治療しないと危ない尿毒症という病気・・・早期発見と予防が何より重要です!

腎不全や糸球体腎炎などによって腎臓の機能が低下し、体外へ排出されるはずの毒素や老廃物が体の中に蓄積され、全身の臓器に深刻な影響を引き起こすのが尿毒症です。重篤化すると痙攣や昏睡などの神経症状があらわれるようになり、治療を急がないと命の危険をもたらす怖い病気です。

 

【症状】進行すると命の危険も

尿毒症は犬や猫にも見られる病気で、腎臓機能の低下のために血中の老廃物濃度が高くなり全身の臓器に障害が起こる病気です。尿毒症にかかると、元気がなく運動を嫌がるようになり、吐き気や食欲不振などの消化器症状のほか、口から尿のような独特のアンモニア臭がすることがあります。余分な水分がたまって四肢がむくみ、疲れやすさや歯茎が蒼白になるなどの貧血症状もあらわれます。症状が進むと老廃物が神経にも悪影響を及ぼし、痙攣や昏睡などの神経症状がみられるようになります。尿毒症は腎臓病の中でも末期にあらわれる症状で、治療せずに放置すると命に関わることになります。

 

【原因】腎不全から起こる尿毒症

尿毒症は腎不全の進行によって腎臓機能が低下することで、体の外に排出されるはずの老廃物が血中に蓄積されることが原因で起こります。腎臓機能が失われると、糸球体と呼ばれる血管網でのろ過がうまくいかずに毒素が体内に溜まってしまい、脳神経を含むすべての臓器に障害をもらたします。尿毒症は腎不全の末期症状であり、症状が出たときにはかなり状態が悪化しているといえます。

 

【治療】毒素を排出・除去するための治療

症状の軽減を目的とした対症療法が行われます。血液量を増やすために輸液や輸血を行い、排尿を促す利尿剤を投与し、腎臓が機能不全を起こしているのであれば人工透析を行う場合もあります。症状が比較的軽く嘔吐などがなければ、経口吸着剤を用いて腸管内の老廃物を吸着させ、便とともに排出させる方法もあります。いづれも体内に溜まった老廃物を除去・排出させるための治療で、必要に応じて食事療法が行われることもあります。

 

【予防】腎臓に負担をかけない飼育環境

予防としては、尿毒症になる前に腎不全の段階で早期発見することが大切です。さらに、腎臓は一度悪くなってしまうと再生しない臓器であると一般的にはいわれているので、日頃から腎臓に負担をかけないような飼育・管理に気を配ることも重要です。栄養バランスの取れたフードや新鮮な水を用意し、ペットがストレスをためないような環境を作ってあげましょう。

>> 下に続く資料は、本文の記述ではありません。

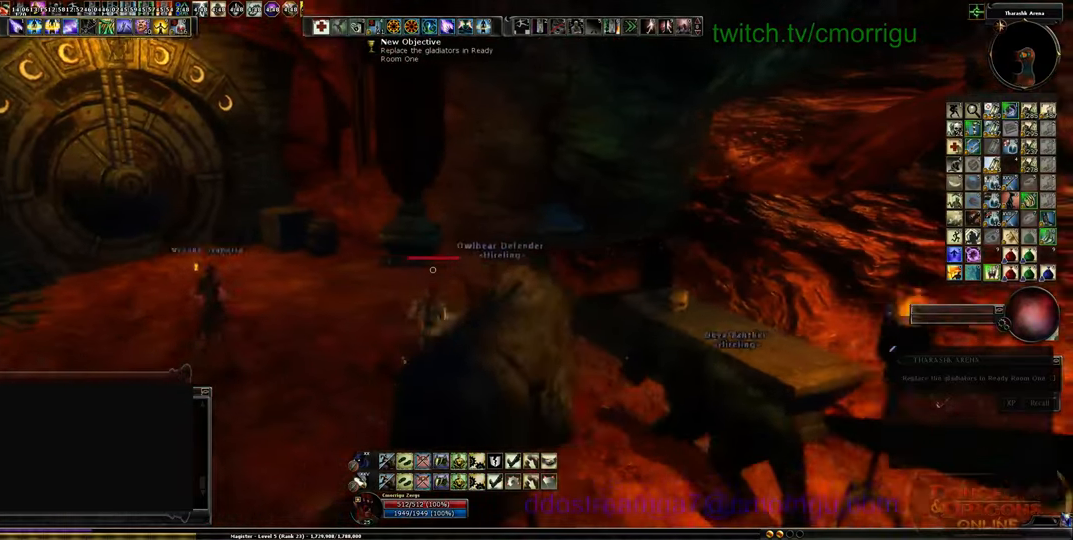
{"keys": [], "events": [[167, "a", "up"]]}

また、ふだんから尿の状態をチェックする習慣をつけ、もしも排尿量が減っていたり、尿が出ていないことに気づいたら、早めに病院で相談するようにしましょう。腎臓や尿路に問題が起きているのを放置すると、腎臓の組織に障害が出て尿毒症に進行する場合もありますので、早めに治療を受けることが肝心です。